The depositors at Silicon Valley Bank and Signature Bank, the two midsized banks whose recent collapse spurred tumult on Wall Street this week, ranged from big companies and glitzy startups to regular families and workers. Perhaps some of the more sophisticated customers should have been savvy enough to see that the banks had problems, but be honest — would you know how to scrutinize a bank’s balance sheet to determine if it was a safe place to keep your cash?
The decision by the Biden administration to make whole all the depositors — even those not legally entitled to the government’s deposit insurance — was both fair and smart. Some of SVB’s tech-bro clients are not exactly sympathetic figures, but ultimately it’s not the account-holders’ fault that the bank failed. The people who anxiously lined up at the SVB location in Wellesley this week didn’t deserve to lose their savings. And the administration’s fast action may help prevent the collapse of the two banks from burgeoning into a full-fledged financial crisis.

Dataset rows
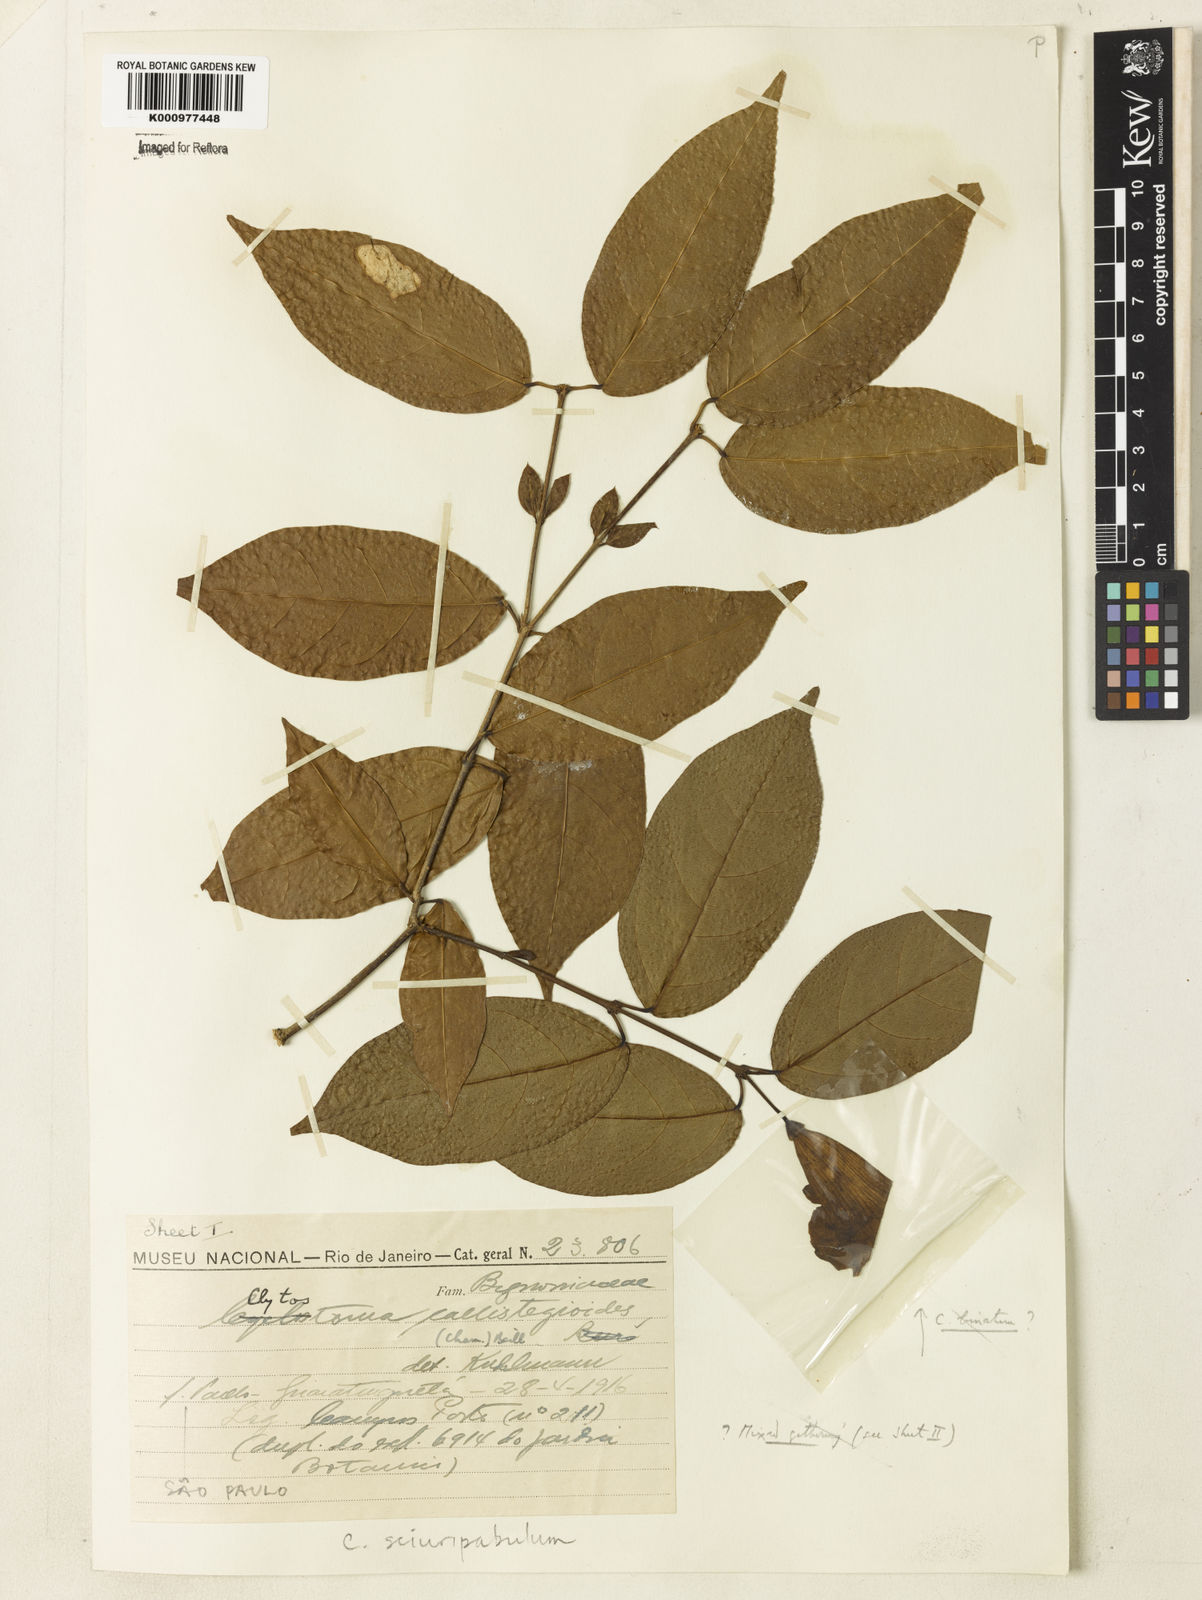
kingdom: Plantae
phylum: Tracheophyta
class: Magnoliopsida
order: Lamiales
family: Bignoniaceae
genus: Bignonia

---

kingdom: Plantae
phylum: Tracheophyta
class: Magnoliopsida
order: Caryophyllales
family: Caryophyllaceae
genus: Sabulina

==

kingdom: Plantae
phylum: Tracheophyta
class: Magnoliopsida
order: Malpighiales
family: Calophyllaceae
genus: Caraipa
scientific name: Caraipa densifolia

* PROBLEM: Write out the passage about the depositors of Silicon Valley Bank and Signature Bank word for word, in full.

* RESPONSE:
The depositors at Silicon Valley Bank and Signature Bank, the two midsized banks whose recent collapse spurred tumult on Wall Street this week, ranged from big companies and glitzy startups to regular families and workers. Perhaps some of the more sophisticated customers should have been savvy enough to see that the banks had problems, but be honest — would you know how to scrutinize a bank’s balance sheet to determine if it was a safe place to keep your cash?
The decision by the Biden administration to make whole all the depositors — even those not legally entitled to the government’s deposit insurance — was both fair and smart. Some of SVB’s tech-bro clients are not exactly sympathetic figures, but ultimately it’s not the account-holders’ fault that the bank failed. The people who anxiously lined up at the SVB location in Wellesley this week didn’t deserve to lose their savings. And the administration’s fast action may help prevent the collapse of the two banks from burgeoning into a full-fledged financial crisis.